Tickets for the festival are $2 per film and will be honored on a first come,
first serve basis. Tickets are available at the Student Publications Office,
Anspach Hall Room 8.

Here’s what some critic’s wrote about Dr. Akagi”:

“Imamura’s straightforward directorial style effectively tells the doctor’s
story and the consequences when his unusual quest turns into an obsession.”

— Ed Scheid, Box Office Magazine

“Shohei Imamura continues deepening his vision, invoking feelings of
love and destiny as his film builds to a final image at once as ominous, ironic
and darkly amusing as a scene out of ‘Dr. Strangelove.’”

— Kevin Thomas, The Los Angeles Times

“‘Doctor Akagi’ is a nice, sweetly nostalgic portrait of a
brief and strange moment in history, one squeezed between the surrender of
Germany and the dropping of the atomic bomb.”

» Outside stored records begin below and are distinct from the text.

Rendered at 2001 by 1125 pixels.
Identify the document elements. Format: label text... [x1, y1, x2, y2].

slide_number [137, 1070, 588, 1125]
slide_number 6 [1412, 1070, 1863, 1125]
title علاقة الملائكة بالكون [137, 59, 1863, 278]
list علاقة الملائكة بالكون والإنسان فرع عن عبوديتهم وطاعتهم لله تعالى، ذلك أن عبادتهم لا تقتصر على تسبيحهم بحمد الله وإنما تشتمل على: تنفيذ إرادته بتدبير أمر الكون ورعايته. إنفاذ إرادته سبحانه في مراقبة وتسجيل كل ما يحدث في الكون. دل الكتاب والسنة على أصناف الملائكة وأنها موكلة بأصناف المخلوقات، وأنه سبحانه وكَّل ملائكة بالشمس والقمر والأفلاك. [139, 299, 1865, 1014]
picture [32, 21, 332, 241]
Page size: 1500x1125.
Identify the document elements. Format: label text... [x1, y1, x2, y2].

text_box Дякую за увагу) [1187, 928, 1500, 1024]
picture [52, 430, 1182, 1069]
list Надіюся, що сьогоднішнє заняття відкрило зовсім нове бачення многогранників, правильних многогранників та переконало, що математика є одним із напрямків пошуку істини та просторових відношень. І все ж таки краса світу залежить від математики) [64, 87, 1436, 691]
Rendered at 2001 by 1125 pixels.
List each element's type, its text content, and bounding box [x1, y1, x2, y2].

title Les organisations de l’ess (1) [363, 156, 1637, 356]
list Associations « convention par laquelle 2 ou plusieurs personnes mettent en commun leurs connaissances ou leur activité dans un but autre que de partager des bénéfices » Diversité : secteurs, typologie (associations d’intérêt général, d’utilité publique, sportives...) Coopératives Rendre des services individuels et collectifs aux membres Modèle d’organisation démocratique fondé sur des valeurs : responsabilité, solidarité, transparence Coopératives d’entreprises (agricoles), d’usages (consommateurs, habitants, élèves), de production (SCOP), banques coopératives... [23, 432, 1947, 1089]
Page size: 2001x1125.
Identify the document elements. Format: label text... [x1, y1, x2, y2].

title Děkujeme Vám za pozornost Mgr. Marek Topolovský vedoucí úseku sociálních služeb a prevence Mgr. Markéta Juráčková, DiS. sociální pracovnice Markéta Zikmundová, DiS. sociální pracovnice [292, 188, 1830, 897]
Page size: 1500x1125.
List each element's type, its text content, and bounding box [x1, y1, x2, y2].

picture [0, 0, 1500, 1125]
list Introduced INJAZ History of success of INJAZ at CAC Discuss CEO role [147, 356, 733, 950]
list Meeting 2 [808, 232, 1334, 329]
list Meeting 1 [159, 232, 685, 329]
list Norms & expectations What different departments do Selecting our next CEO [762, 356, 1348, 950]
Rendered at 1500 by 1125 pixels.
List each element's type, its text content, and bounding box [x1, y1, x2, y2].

— Joshua Klein, The Onion A.V. Club

“Imamura has a wonderful habit of throwing surprises into scenes, sometimes
to jolt us to attention and sometimes merely because that’s the way life is.
They can be as simple as someone suddenly opening a screen, but he saves the
most amazing one for the last sequence, 10 minutes of thrilling filmmaking.”

— Bob Graham, The San Francisco Chronicle.